◆ **EXERCISE REQUIREMENTS**
1. In the court opinion excerpt, what did the McHugh court raise the wife's percentage interest to?
2. From the court opinion excerpt, reproduce the passage starting at "The trial court's" and ending at "CRAWFORD, P.J., W.S.".

We also note that, on remand from Mansell v. Mansell, 490 U.S. 581 (1989), the California appellate court enforced the parties' property settlement agreement under which the husband agreed to the distribution of both military retirement benefits and disability benefits. See In re Marriage of Mansell, 265 Cal.Rptr. 227 (Cal. Ct. App. 1989), cert. denied, 498 U.S. 806 (1990).
In Tennessee, however, the law is clear: unlike alimony, the division of marital property is not subject to subsequent modification by the courts. Towner v. Towner, 858 S.W.2d 888, 892 (Tenn. 1993); Jones v. Jones, 784 S.W.2d 349, 351 (Tenn.App. 1989). Moreover, Tennessee law does not appear to afford relief from judgment under the circumstances of this case. See, e.g., Duncan v. Duncan, 789 S.W.2d 557, 564 (Tenn.App. 1990) (denying wife's motion for relief from judgment under "catch-all" provision of T.R.C.P. 60.02(5) where, based on testimony of husband's accountants, trial court valued husband's business at $400,000 but, pending appeal of final divorce decree, husband sold business for $2.5 million); but see Clauson v. Clauson, 831 P.2d 1257, 1261 (Alaska 1992) (holding that husband's action in waiving his retirement pension in order to collect disability benefits constituted sufficiently extraordinary circumstance to support relief from judgment under catch-all provision of Civil Rule 60(b)(6)). Accordingly, we are constrained to conclude that the trial court in this case correctly declined to modify the property provisions of the final divorce decree relative to the Wife's interest in the Husband's military retirement benefits.
Compare McHugh v. McHugh, 861 P.2d 113 (Idaho Ct. App. 1993), in which the court granted the relief requested in this case by increasing the percentage of the husband's military retirement benefits to which the wife was entitled. In order to ensure that the wife continued to receive the same monthly amount, even after the husband reduced his retirement benefits by accepting increased disability payments, the court increased the wife's percentage interest from 18% to 40.37%. Id. at 115. We conclude that McHugh is distinguishable from the present case because, in McHugh, the court specifically retained jurisdiction for the limited purpose of modifying its order, if necessary, to carry out the intent of the parties' settlement agreement that the wife receive a set monthly amount of the husband's military retirement benefits. Id.
The trial court's judgment is hereby affirmed. Costs on appeal are adjudged equally against the parties, for which execution may issue if necessary.
___________________________ HIGHERS, J.
_____________________________________________________ CRAWFORD, P.J., W.S.
_____________________________________________________ FARMER, J.

◆ **DATASET RECORDS**
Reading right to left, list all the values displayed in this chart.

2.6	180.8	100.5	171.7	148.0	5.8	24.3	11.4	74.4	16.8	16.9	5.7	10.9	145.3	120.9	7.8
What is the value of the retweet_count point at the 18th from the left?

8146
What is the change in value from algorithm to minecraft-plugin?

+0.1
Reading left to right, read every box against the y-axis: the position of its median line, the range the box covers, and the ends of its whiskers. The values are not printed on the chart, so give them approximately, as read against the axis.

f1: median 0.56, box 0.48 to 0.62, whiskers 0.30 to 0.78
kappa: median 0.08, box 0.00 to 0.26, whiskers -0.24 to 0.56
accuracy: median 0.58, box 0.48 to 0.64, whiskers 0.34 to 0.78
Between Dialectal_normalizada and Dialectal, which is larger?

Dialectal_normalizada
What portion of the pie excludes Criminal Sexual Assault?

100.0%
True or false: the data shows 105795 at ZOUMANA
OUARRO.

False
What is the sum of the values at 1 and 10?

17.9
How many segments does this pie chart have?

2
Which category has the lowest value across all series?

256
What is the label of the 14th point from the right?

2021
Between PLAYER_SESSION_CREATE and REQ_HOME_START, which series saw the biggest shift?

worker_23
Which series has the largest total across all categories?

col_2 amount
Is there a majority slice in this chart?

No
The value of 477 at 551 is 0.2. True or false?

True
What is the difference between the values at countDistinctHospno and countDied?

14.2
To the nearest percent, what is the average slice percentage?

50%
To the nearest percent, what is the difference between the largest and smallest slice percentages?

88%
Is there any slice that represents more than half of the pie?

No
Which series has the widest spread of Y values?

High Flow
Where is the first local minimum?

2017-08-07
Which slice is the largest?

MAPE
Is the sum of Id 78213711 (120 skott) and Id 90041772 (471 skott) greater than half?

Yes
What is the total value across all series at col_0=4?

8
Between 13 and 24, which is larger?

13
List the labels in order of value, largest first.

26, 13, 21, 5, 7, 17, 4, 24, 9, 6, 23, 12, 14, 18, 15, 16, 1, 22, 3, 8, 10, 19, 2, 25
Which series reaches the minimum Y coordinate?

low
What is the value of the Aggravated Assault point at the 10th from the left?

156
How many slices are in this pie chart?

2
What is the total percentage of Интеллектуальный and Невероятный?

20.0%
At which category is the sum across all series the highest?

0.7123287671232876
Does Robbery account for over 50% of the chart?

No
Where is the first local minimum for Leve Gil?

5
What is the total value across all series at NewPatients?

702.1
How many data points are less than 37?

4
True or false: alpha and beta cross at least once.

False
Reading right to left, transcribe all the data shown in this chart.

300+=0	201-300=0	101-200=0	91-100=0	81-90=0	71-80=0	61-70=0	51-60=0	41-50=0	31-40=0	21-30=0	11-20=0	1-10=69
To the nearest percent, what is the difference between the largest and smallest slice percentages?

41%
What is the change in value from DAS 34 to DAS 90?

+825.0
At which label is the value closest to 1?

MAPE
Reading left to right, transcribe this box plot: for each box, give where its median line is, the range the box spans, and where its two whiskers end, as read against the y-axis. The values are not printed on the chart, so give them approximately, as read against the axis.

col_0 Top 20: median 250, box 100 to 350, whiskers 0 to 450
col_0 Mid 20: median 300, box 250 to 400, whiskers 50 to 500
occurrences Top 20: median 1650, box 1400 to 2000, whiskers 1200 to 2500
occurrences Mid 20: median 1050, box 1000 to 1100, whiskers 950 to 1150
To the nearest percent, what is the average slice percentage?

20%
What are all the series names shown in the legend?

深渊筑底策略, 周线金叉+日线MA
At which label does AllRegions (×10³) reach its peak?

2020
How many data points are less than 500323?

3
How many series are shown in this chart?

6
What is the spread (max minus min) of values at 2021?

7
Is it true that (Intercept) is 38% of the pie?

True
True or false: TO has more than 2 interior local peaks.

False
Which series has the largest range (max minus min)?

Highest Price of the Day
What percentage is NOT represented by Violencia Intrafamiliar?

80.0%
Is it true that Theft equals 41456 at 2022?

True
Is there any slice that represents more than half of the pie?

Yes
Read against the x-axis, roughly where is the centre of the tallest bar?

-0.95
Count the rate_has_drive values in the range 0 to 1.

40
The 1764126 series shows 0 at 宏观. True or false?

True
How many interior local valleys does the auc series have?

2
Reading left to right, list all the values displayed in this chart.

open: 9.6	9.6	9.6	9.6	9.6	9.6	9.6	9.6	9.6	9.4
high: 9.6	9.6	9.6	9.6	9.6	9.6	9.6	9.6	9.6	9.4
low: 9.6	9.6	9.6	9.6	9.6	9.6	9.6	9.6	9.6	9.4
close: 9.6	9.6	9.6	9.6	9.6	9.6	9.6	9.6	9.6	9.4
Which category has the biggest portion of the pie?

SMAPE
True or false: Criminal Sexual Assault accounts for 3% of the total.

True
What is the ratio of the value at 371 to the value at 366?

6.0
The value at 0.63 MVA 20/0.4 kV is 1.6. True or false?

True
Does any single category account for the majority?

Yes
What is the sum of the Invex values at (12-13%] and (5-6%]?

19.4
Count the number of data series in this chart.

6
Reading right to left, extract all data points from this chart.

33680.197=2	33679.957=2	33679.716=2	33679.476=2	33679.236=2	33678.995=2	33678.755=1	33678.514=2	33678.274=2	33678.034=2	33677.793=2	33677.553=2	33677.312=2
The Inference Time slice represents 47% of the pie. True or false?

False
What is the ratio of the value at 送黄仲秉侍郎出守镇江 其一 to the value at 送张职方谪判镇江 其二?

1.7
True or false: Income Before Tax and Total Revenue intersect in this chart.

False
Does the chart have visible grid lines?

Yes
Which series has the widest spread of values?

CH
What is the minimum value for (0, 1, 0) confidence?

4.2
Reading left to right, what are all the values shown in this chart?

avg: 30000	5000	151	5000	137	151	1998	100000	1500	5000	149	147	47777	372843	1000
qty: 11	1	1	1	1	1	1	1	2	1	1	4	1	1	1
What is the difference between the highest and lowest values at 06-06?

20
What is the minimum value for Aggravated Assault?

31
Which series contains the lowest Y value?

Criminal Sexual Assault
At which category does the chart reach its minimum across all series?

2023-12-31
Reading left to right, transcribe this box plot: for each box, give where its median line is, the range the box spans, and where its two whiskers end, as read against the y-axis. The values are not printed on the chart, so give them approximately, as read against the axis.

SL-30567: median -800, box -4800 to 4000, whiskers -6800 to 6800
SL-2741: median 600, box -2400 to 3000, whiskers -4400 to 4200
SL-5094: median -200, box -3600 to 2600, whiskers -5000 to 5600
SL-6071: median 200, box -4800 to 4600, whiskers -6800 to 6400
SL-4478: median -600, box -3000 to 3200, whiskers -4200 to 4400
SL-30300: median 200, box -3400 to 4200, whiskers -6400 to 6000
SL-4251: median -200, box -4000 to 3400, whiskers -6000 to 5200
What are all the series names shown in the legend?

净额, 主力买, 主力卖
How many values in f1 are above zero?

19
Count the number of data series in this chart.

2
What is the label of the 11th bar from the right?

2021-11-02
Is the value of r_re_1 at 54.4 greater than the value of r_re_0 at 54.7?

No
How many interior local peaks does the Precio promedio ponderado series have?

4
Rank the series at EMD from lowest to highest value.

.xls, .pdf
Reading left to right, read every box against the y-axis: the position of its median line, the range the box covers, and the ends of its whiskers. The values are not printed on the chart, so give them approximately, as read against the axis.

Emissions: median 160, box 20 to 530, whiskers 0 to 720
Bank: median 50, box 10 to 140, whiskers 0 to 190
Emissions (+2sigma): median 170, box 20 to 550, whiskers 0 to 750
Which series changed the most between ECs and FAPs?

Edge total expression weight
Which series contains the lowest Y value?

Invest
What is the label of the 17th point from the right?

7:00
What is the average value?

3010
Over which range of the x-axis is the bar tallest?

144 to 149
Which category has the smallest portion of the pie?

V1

◆ **TASK SOLUTIONS**
1. From 18% to 40.37%.

2.
The trial court's judgment is hereby affirmed. Costs on appeal are adjudged equally against the parties, for which execution may issue if necessary.
___________________________ HIGHERS, J.
_____________________________________________________ CRAWFORD, P.J., W.S.